The Other Side of Lost in Translation


How Japanese see Koreans #1

Momoe Yamaguchi was one of the biggest stars in Japan during '70s,
and this song is one of her many hits,
which is called "謝肉祭 Shanikusai(Carnival)."
Interesting enough, this song had been prohibited
to be put on the air,
and her compilation CDs had not included this song untill recently.
Because the lyric contains the word "Gypsy"
and that is considered as a derogatory remark.

Do you know where the "Gypsy" came from?
Gypsies were the people who migrated to Europe
from the north India.
But at that time,
as most of Europeans did not know much about India,
they thought those dark people were Egyptians.
Then "Egyptian" became "Gyptian", then "Gypsy."
Now it is considered derogatory against Egyptians.
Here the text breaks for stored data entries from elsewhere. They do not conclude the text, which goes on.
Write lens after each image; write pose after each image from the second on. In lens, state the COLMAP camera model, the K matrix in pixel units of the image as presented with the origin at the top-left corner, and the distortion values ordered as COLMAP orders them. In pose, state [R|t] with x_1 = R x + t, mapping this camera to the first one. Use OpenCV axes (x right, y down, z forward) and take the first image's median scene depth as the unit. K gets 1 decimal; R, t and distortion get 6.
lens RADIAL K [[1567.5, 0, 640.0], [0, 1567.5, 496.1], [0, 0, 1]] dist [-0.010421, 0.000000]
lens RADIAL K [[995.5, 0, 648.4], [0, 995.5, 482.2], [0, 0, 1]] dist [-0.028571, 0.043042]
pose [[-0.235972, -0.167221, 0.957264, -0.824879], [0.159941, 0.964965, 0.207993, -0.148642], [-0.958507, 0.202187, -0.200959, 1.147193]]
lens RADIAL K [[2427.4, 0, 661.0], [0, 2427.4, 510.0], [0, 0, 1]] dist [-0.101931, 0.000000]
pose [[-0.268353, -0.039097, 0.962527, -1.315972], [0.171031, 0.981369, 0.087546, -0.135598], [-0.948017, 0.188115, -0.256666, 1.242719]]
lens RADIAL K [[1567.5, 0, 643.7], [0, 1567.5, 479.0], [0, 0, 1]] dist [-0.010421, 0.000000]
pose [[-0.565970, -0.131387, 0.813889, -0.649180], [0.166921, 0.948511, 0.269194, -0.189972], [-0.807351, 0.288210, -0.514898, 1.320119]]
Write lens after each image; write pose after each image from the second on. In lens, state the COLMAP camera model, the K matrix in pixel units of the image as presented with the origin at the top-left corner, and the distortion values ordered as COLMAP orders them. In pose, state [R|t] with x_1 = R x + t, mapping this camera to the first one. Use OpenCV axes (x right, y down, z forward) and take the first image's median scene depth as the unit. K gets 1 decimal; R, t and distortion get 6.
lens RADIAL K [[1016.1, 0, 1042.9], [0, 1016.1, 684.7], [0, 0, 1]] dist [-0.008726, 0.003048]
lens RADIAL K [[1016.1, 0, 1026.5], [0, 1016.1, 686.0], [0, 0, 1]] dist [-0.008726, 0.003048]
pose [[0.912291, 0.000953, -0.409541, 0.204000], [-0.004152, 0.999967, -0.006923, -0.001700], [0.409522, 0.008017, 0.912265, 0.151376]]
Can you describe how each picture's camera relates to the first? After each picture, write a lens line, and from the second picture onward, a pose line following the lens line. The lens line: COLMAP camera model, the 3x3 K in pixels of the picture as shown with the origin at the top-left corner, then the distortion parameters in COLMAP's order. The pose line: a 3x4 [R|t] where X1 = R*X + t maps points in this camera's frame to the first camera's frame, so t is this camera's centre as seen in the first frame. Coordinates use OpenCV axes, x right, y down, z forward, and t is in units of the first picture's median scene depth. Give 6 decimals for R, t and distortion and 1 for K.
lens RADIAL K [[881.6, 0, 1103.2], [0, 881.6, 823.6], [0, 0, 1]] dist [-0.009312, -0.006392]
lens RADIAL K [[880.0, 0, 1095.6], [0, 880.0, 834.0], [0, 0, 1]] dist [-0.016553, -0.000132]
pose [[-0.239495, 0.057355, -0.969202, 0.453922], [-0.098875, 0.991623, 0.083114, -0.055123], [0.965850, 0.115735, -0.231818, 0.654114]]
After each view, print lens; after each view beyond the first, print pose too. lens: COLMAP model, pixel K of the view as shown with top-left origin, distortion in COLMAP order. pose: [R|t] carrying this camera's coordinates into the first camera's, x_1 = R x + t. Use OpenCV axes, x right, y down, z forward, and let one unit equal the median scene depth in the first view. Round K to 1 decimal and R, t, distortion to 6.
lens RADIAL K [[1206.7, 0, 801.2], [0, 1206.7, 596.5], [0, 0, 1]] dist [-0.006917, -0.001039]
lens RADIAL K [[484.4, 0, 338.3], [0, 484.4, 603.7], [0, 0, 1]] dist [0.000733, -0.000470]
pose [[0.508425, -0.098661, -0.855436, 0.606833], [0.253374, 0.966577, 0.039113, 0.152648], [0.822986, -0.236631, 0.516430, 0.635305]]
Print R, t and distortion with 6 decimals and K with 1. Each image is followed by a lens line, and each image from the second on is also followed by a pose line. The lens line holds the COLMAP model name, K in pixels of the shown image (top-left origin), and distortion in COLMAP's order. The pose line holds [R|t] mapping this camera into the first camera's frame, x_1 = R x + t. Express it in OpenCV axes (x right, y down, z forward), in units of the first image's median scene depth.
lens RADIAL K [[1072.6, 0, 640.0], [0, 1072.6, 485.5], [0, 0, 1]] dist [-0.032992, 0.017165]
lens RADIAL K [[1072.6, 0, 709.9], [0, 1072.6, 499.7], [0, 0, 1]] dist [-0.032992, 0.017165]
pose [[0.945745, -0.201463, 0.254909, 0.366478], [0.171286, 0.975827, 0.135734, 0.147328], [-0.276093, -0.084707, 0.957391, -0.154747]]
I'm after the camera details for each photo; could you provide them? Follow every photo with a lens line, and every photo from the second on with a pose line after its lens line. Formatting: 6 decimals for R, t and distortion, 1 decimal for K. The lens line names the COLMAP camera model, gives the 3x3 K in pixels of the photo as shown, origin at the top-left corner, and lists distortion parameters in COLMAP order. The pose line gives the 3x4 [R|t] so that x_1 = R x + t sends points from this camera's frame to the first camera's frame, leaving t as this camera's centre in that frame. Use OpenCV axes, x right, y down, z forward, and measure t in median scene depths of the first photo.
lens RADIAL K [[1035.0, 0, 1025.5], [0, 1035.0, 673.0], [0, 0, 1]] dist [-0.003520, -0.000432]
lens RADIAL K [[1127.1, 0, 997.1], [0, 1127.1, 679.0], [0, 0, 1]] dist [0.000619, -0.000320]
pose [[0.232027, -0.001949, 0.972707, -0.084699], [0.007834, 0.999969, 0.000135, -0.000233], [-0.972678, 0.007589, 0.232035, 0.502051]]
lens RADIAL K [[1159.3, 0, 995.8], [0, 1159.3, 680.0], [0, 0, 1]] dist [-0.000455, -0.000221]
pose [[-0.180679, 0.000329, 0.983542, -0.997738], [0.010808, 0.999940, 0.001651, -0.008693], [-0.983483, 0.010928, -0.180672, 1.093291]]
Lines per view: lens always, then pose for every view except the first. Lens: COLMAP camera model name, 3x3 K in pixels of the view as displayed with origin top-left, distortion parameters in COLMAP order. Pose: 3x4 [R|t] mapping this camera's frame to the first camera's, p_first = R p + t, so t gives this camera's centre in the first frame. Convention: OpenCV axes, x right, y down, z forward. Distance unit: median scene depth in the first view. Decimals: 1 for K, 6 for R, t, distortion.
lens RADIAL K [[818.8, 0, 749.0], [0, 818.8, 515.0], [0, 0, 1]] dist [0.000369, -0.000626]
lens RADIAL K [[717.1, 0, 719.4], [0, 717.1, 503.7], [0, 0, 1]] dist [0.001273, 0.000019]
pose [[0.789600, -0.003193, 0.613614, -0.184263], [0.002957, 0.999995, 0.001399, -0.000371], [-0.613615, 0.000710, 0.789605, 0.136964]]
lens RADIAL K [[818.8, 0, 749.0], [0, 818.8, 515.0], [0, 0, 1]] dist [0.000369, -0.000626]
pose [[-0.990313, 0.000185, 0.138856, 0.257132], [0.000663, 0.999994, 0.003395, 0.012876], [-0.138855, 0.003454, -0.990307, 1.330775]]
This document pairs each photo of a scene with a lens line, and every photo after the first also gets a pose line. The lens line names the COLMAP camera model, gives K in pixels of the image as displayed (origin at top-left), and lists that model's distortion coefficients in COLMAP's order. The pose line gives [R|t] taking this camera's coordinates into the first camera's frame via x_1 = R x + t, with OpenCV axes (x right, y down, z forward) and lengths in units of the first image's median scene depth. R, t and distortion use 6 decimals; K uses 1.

From late '80s to mid '90s,
there was a strong cracking down movement
against any derogatory remarks in Japanese media,
which probably was influenced by
"Politically Correct" movement in American media.
All of sudden, so many words were prohibited to be used
in media and some works which had been already
published/released became out of print
and/or being prohibited to be put on the air.
There were so many words disappered from the media like:

Ainoko.....racially mixed
Eta........descriminated group of people in Japan
Kuronbo....Blacks, equivalent to "N word"

There was a huge commotion in general public
about this prohibition.
Many people said it was wrong to prohibit to use these words
because they have been used for so many years,
and this kind of crack down can be
againt the freedom of expression.

At that time, I was already in U.S.,
and still there was no internet.
Yet I could almost figure out which words were wrong to use
as probably I had been advocated
about politically correctness, by living here in U.S.
However, still the prohibition of the word "Gypsy"
was a bit strange to me
because it is okay to use it in U.S.
I have never heard the songs like "Gypsy Woman"
were criticized because of the usage of that term.

Then, about two years ago,
On my e-mail, I asked my editor
if I could use the pics that I took
with my small digi-camera though I usually use pics
that I take with my SRL camera for my articles.
And I wrote with the term "Baka-Chon camera."
"Baka-Chon camera" is a general term for
small, inexpensive & easy-to-use camera,
which was a very usual term when I was living in Japan,
during '60s and '70s.
To my surprise, my editor wrote
"this is a forbidden term now,
because Baka means an idiot,
and Chon means a Korean.
So Baka-Chon camera means the camera that
even Idiots and Koreans can use.
I was totaly astonished
and I swear that I had no idea about this.